2) to in a similar fashion put severe pressure on Russia, who in a similar way as Iran is extremely dependent on their selling of oil and gas to sustain their economy including heavy military spending in recent years. Importantly, Russia is a firm supporter of Al-Assad in Syria, who is much hated by the Saudis. Remeber the basics of the Sunni-Shia conflict? The Wahhadities of Saudi Arabia are strong Sunni muslims, the Iranians are Shia and Al-Assad is a spin-off of Shia (Alawiti). The Saudi's want Al-Assad gone, they want to be the controlling power of the muslim world and they want the Shias gone.
The Saudis and the US are deeply allied, as they have been all the way back since king Saud the old came to power in Rhyad in the 30's. The intrests of the US and the Saudis have become som intertwined over the years that whatever happens you can be sure that they have made a deal behind closed doors before it happens.

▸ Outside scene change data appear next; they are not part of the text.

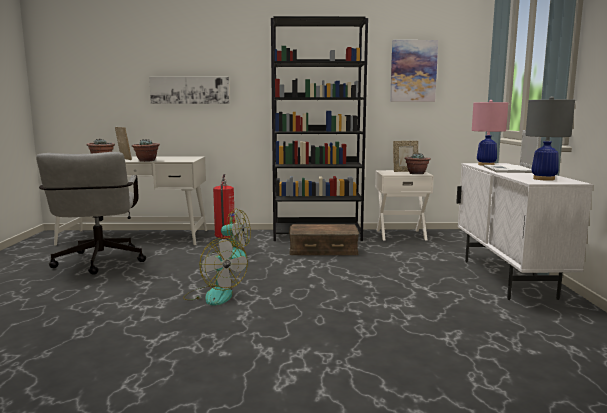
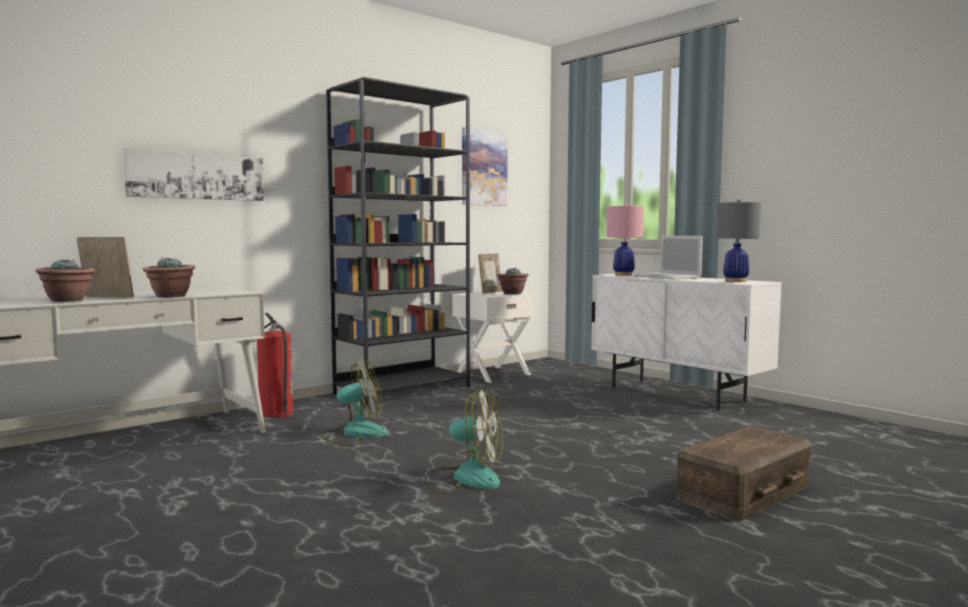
camera: 40 degrees left, 5 degrees down
grey office chair [36,152,146,275] -> none
brown storage box [289,224,359,255] -> brown storage box moved to [676,426,812,521]

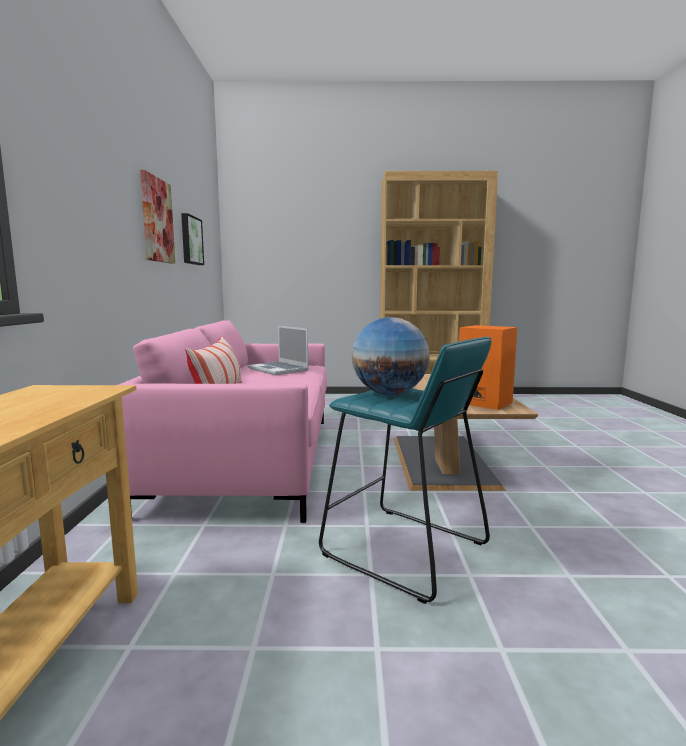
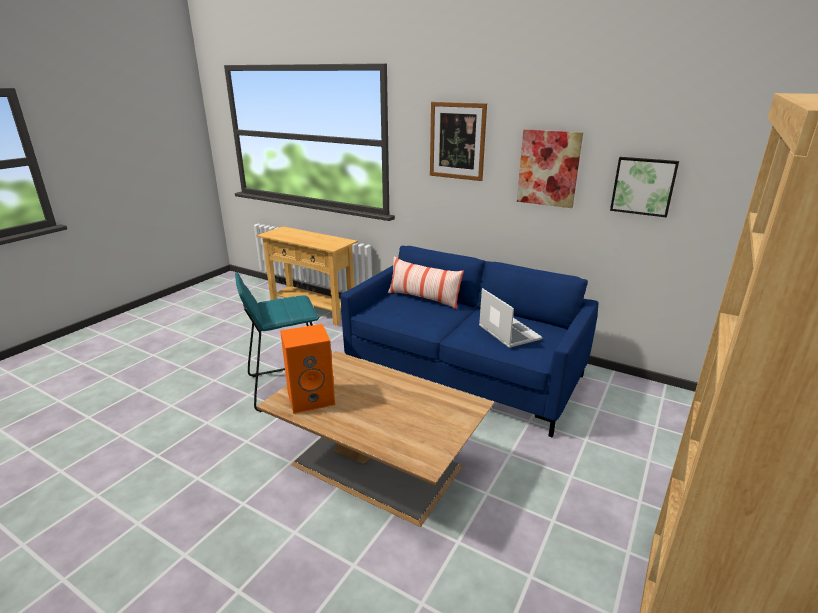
camera: 120 degrees right, 15 degrees up
pink sofa [119,320,327,523] -> blue sofa [341,246,598,438]
laptop [248,326,309,375] -> laptop turned 75 degrees clockwise [479,288,543,348]
globe [352,317,430,395] -> none
none -> picture [430,102,487,181]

The ideological battle between the sunni Saudis and the Shia of Syria, Iran and partly also Iraq connects to the fact that a lot of the untapped oil and especially gas rescources remaining in the Middle East are controlled largly but the shia countires mentioned above. In 2011, before the start of the war in Syria, the goverments of Iran, Syria and Iraq signed a deal to build a historically grand pipeline funnelling natural gas from the Iranian controlled Pars gas field (the world's third largest known NG reserve after Russia and mainland Iran) through Iraq in to Syria. It would be natural to assume that if Syria had not been thrown in to civil war this pipeline would have been built and Syria would have extended it to the mediterranean ports of Lebanon to open up trade with the huge EU market. Saudia arabia would not have this happen.
To me it's super clear that the Saudis conspired with the US to spark the civil war in Syria in 2011. In the same way it's clear that the price drop in oil is part of the same ongoing conflict but with oil price as a weapon, instead of jihadi warriors, bombs and terror.
And don't even get me started on how some US hawks have an extended view on this as a way for the US to indirectly undermine Chinas inevitable (IMO) climb towards being the global economical superpower of the 21 st century.
Please read this post before it gets moved to the political quarantine thread
(but can you really ever talk about oil without getting political?)